Das Impulsive, das Störrische und Unversöhnliche gehörten zu Martin Walser. Er war ein Mann des 20. Jahrhunderts und einer der größten Schriftsteller seiner Zeit.

Die Konkurrenz, der Literaturbetrieb, die Aufmerksamkeit, der Erfolg. All das war Martin Walser auf eine geradezu selbstverständliche Weise wichtig und gehörte zusammen. „Im Spiegel auf dem Schlusslichtplatz 10“, schrieb er im Mai 1976 in sein Tagebuch. Wohlgemerkt: Der Schlusslichtplatz der Bestsellerliste. Martin Walser war nicht nur ein einzigartiger, sondern auch ein ungemein erfolgreicher Schriftsteller: Die Novelle Ein fliehendes Pferd verkaufte sich rund 750.000-mal, und auch Romane wie Brandung oder Die Verteidigung der Kindheit erreichten die 300.000er-Grenze.

ANFORDERUNG 1:
Wiederholen Sie aus dem Text über Martin Walser wörtlich den Abschnitt von „Das Impulsive, das“ bis „erreichten die 300.000er-Grenze.“.
ANFORDERUNG 2:
Setzen Sie den Text über Martin Walser im Anschluss an seinen letzten Satz fort.
Die nachstehenden Daten werden für die Bearbeitung nicht benötigt.

VERFÜGBARE DATEN:
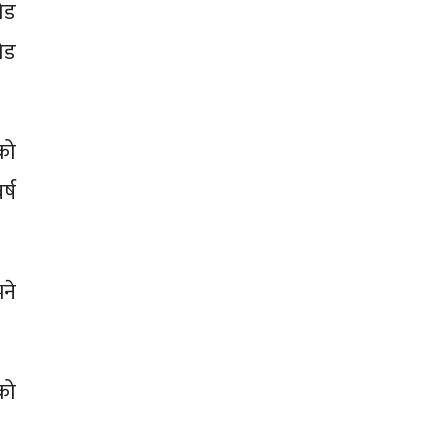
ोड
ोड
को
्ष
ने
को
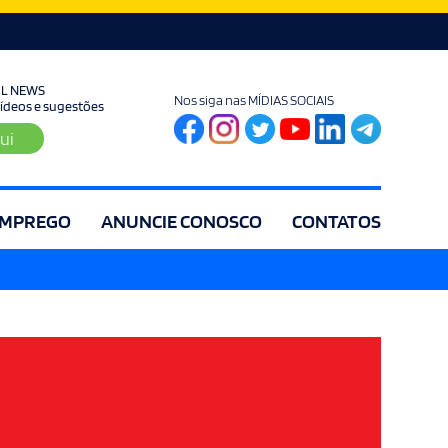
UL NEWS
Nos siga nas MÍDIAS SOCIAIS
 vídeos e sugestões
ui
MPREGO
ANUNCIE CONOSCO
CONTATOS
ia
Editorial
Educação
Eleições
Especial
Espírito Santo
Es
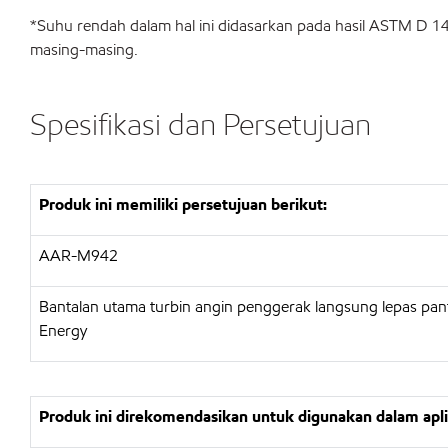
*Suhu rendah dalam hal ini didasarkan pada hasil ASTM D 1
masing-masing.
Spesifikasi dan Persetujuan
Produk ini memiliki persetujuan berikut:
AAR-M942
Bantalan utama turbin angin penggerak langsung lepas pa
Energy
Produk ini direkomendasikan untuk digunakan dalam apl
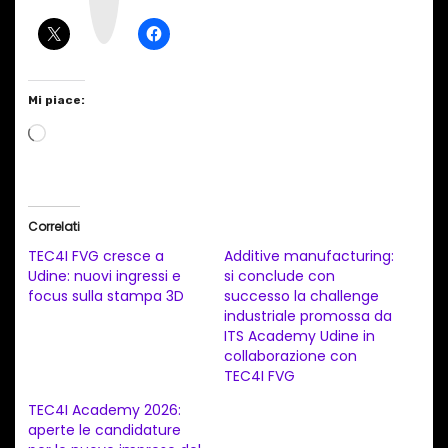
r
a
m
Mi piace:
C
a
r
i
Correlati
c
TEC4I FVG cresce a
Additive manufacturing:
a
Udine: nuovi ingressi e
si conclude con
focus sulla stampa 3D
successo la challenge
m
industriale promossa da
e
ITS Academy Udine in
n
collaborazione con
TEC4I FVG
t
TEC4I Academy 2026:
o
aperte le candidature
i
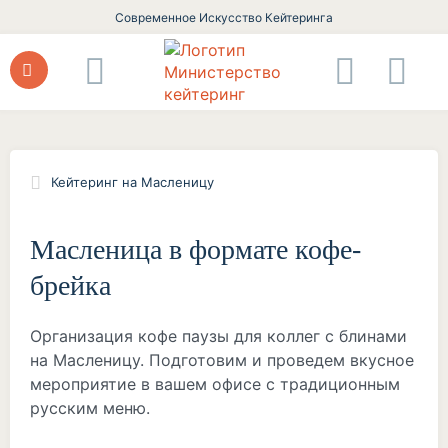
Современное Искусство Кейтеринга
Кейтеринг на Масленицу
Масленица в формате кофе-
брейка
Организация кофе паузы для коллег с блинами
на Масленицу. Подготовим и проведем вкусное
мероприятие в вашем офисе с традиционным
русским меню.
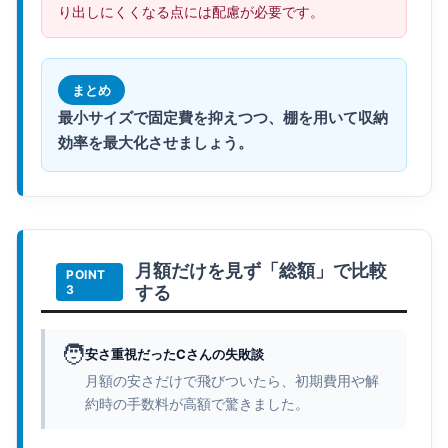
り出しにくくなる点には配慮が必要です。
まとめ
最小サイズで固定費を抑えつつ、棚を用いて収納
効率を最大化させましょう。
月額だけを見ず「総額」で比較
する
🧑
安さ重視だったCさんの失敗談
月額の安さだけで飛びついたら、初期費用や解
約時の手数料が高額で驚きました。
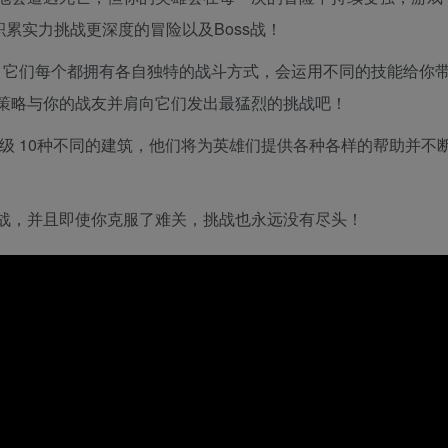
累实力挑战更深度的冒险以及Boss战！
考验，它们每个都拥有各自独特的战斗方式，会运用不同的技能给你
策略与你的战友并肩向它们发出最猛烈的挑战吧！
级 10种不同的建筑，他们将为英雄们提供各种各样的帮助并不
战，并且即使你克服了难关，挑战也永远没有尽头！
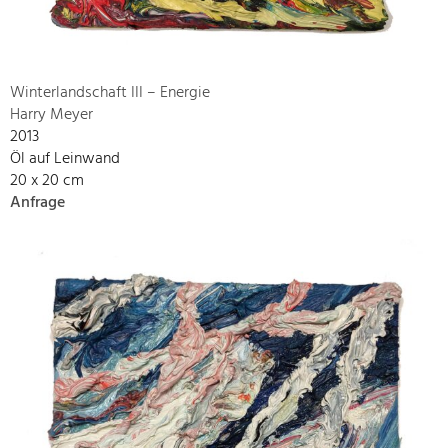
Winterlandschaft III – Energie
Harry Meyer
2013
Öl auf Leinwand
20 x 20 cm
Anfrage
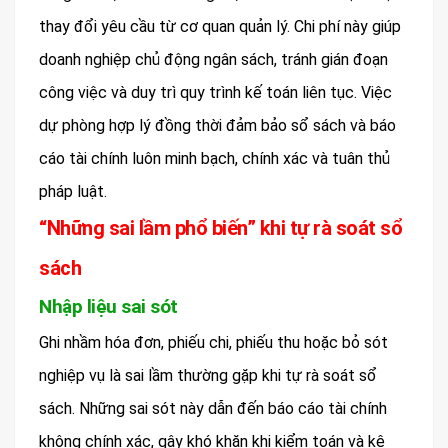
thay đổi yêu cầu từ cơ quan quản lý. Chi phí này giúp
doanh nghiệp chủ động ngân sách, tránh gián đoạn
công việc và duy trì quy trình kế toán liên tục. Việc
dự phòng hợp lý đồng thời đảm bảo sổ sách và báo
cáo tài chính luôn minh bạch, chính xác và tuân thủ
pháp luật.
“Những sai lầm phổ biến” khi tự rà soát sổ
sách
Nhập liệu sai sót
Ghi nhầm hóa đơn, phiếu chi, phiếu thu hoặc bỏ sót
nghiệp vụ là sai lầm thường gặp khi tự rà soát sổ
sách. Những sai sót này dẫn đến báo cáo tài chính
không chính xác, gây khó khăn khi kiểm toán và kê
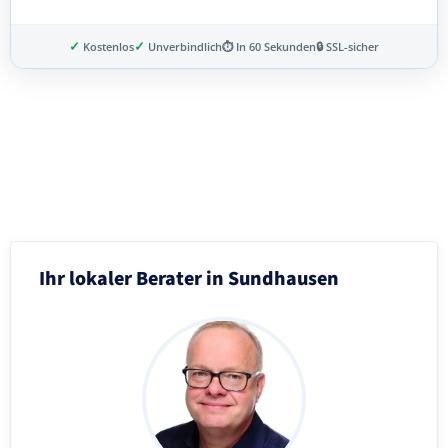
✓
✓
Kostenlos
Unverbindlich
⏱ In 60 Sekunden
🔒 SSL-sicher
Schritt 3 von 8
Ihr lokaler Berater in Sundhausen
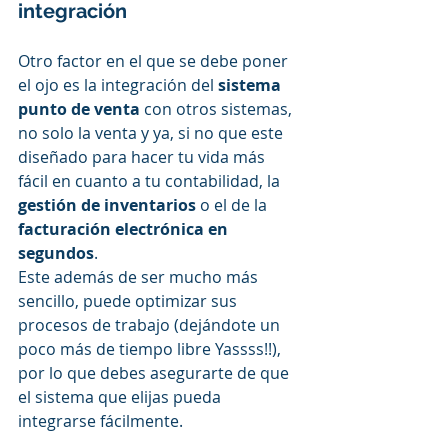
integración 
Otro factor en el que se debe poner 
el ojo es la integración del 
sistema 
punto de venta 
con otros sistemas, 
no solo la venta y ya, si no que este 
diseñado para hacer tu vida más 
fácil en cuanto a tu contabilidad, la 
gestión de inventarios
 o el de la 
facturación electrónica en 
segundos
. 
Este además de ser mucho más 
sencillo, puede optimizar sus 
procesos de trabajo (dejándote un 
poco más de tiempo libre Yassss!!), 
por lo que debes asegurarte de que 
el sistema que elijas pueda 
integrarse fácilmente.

AUFGABENERGEBNIS 1:
Das Impulsive, das Störrische und Unversöhnliche gehörten zu Martin Walser. Er war ein Mann des 20. Jahrhunderts und einer der größten Schriftsteller seiner Zeit.

Die Konkurrenz, der Literaturbetrieb, die Aufmerksamkeit, der Erfolg. All das war Martin Walser auf eine geradezu selbstverständliche Weise wichtig und gehörte zusammen. „Im Spiegel auf dem Schlusslichtplatz 10“, schrieb er im Mai 1976 in sein Tagebuch. Wohlgemerkt: Der Schlusslichtplatz der Bestsellerliste. Martin Walser war nicht nur ein einzigartiger, sondern auch ein ungemein erfolgreicher Schriftsteller: Die Novelle Ein fliehendes Pferd verkaufte sich rund 750.000-mal, und auch Romane wie Brandung oder Die Verteidigung der Kindheit erreichten die 300.000er-Grenze.

AUFGABENERGEBNIS 2:
Und doch war ihm, wie vielen seiner Figuren auch, jede Kritik eine Kränkung. Zumal Martin Walser in dem Kritiker Marcel Reich-Ranicki eine mächtige wie rhetorisch ebenfalls brillante Gegenfigur hatte. Reich-Ranicki, der immer wieder mehr oder minder camouflierte Auftritte in Walser-Büchern hatte, so auch in dem unterschätzten Kurzroman Ohne einander aus dem Jahr 1993, einem der sprachlich virtuosesten und unterhaltsamsten Romane Walsers überhaupt; dieser Reich-Ranicki wurde nicht müde zu betonen, Walser sei ein glänzender Essayist, aber „ums Verrecken kein Erzähler“.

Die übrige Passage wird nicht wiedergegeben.